= European Medal of Tolerance =

The European Medal of Tolerance is a medal established by the European Council on Tolerance and Reconciliation (ECTR) in 2008.

The purpose of the prize is to honour and reward extraordinary creative achievements in the promotion of tolerance. The ultimate aim is to draw attention to successful undertakings that can serve as models in the field of tolerance and peace-building. The prize thus recognizes effectiveness as well as vision; impact assessment is a part of the decision process.

This prize is dedicated to effective implementation of the Principles of Tolerance in public and private spheres, in particular in the policy making process, legislative action on the national and regional level and law enforcement activities as well as in the arts, education, culture, science and communication.

The prize is to be awarded to persons, groups of persons, non-governmental, governmental and intergovernmental organizations and institutions for exceptional contributions to and leadership in, the promotion of tolerance on the European continent and to the fight against intolerance such as xenophobia, anti-Semitism, aggressive nationalism, political extremism and racially motivated hate crime.

The prize may be awarded to the families of outstanding individuals who have lost their lives in the struggle against intolerance.

The prize is a gold 'European Medal of Tolerance' presented to the recipient as a concrete and lasting token of the award.

== History ==
The first Medal of Tolerance was awarded on November 11, 2008 in the context of the Week of Tolerance in Europe international public initiative.

“We need to unite our efforts to fight any manifestation of extreme nationalism, discrimination, xenophobia, anti-Semitism and racism throughout Europe,” said European Parliament President Martin Schulz. “Still today, in parts of Europe, we see the demons of the past raise their ugly heads. This is warning to all of us. As Edmund Burke said ‘All that’s necessary for the forces of evil to win in the world is for enough good men to do nothing.’"

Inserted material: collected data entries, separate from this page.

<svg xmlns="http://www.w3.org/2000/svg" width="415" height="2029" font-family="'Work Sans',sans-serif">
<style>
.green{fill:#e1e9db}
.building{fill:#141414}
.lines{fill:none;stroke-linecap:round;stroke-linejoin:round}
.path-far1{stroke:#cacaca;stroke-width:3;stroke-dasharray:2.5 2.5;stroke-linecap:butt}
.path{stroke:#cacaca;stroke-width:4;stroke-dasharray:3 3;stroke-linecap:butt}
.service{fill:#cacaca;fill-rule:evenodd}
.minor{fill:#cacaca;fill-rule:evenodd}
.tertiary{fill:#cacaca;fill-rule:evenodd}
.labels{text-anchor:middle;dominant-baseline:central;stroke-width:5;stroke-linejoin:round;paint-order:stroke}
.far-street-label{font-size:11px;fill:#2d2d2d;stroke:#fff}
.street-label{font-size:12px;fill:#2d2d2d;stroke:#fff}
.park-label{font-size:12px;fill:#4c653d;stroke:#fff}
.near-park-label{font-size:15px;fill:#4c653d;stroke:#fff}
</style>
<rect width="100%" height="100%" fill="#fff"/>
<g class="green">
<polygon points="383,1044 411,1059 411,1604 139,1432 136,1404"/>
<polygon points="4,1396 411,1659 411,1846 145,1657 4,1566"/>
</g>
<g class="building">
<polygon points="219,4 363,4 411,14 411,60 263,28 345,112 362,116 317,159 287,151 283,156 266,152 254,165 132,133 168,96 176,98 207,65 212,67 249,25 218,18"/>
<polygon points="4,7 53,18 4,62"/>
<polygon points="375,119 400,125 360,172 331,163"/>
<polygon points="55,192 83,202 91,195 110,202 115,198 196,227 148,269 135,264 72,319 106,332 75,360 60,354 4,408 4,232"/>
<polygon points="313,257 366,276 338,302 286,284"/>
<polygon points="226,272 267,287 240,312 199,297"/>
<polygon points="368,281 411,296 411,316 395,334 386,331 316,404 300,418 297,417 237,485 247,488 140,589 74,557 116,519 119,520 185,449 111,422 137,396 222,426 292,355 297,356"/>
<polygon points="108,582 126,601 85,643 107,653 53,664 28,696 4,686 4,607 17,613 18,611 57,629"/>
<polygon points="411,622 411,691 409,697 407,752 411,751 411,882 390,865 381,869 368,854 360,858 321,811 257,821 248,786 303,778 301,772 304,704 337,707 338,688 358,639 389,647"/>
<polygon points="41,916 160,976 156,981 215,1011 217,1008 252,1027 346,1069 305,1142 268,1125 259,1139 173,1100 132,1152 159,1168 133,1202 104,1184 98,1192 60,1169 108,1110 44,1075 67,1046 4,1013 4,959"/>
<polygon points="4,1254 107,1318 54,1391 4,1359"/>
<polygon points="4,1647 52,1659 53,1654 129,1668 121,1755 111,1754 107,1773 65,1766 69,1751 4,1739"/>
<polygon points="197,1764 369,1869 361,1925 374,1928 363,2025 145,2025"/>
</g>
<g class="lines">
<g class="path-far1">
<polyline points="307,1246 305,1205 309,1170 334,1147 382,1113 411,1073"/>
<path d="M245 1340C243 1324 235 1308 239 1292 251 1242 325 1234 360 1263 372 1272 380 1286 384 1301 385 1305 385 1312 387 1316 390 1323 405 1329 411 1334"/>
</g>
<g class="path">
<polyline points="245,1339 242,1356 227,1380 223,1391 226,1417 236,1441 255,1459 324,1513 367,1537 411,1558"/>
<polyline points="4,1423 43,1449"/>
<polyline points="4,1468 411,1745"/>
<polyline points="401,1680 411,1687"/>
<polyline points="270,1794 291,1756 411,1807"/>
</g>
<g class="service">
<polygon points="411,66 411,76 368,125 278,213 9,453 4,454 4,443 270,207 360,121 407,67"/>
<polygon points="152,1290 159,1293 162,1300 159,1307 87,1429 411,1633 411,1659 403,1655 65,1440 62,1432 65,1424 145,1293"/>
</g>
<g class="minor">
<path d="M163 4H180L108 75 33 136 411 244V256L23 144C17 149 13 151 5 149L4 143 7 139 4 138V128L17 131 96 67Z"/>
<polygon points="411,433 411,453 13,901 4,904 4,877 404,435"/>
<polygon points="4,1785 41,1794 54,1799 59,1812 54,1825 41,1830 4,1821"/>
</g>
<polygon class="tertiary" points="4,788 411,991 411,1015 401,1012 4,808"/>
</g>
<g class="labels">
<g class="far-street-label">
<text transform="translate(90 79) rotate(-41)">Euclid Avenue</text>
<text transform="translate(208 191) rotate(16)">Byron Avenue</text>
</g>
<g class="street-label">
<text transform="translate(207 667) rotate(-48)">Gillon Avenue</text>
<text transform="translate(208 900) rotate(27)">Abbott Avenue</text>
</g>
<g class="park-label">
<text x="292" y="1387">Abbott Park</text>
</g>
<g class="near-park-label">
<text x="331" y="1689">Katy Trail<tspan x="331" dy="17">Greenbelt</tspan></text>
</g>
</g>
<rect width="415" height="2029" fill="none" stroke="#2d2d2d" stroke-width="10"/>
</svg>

"We aim to send a strong message that despite the current difficulties in Europe, a strong and brave leadership can solve problems peacefully," said ECTR Co-Chairman Viatcheslav Kantor.

== Recipients ==
The First European Medal of Tolerance was conferred on October 11, 2010 on the King of Spain Juan Carlos I for his lifelong dedication and devotion to the issue of tolerance and political reconciliation.

The second and the third European Medals of Tolerance were conferred on President of Croatia Ivo Josipovic and Ex-President of Serbia Boris Tadic at the European Parliament in Brussels in 2012 by European Council on Tolerance and Reconciliation Chairman Alexander Kwasniewski and ECTR Co-Chairman Viatcheslav Kantor, in recognition of the Balkan statesmens’ “significant contribution to promoting, seeking, safeguarding or maintaining tolerance on the European continent”.

In 2015, Samuel Eto'o, a famous football-player, was awarded for his fight against racism in football, along with the Fare network.

The European Medal of Tolerance for the 2016 was conferred on film director Andrey Konchalovsky "for his cultural achievements focused on preserving the tragic memory of the past including his film "Paradise".

The European Medal of Tolerance for the 2017 was awarded to Prince of Monaco Albert II for his exceptional personal leadership and inspiration to advance truth, tolerance and historical reconciliation.

The European Medal of Tolerance for 2018 was awarded to HSH Prince Albert II of Monaco for his commitment to truth, tolerance and historical reconciliation.